● Action item
Look below for the line with "10年分の企業価値と、割安・割高が全". Extract that line and each one after it through the last, word for word.

[Records from a data source]
==*==
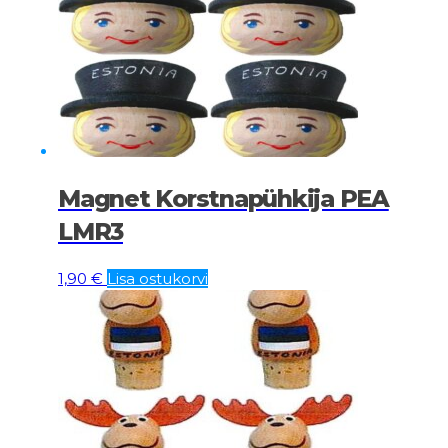
Magnet Korstnapühkija PEA
LMR3
1,90
€
Lisa ostukorvi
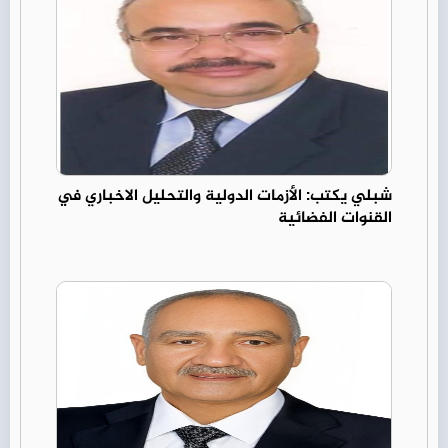
شبلي يكتب: الأزمات الدولية والتحليل الاخباري في
القنوات الفضائية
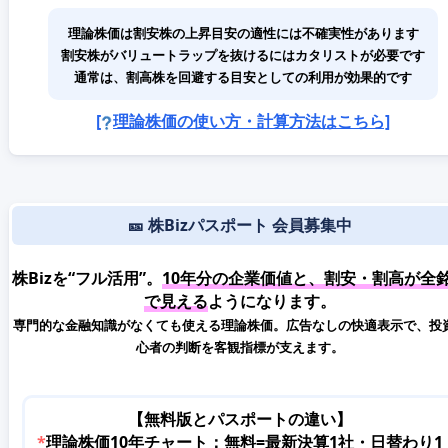
理論株価は割安株の上昇目安の適性には不確実性があります
割安株がバリュートラップを抜けるにはカタリストが必要です
通常は、割高株を回避する目安としての利用が効果的です
[
理論株価の使い方・計算方法はこちら]
🎫 株Bizパスポート 会員募集中
株Bizを“フル活用”。
10年分の企業価値と、割安・割高が全
で見える
ようになります。
専門的な金融知識がなくても使える理論株価。広告なしの快適表示で、投
心者の判断を客観指標が支えます。
【無料版とパスポートの違い】
*
理論株価10年チャート：無料=最新決算1社・日替わり1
==*==
● Result of this exercise
10年分の企業価値と、割安・割高が全
で見える
ようになります。
専門的な金融知識がなくても使える理論株価。広告なしの快適表示で、投
心者の判断を客観指標が支えます。
【無料版とパスポートの違い】
*
理論株価10年チャート：無料=最新決算1社・日替わり1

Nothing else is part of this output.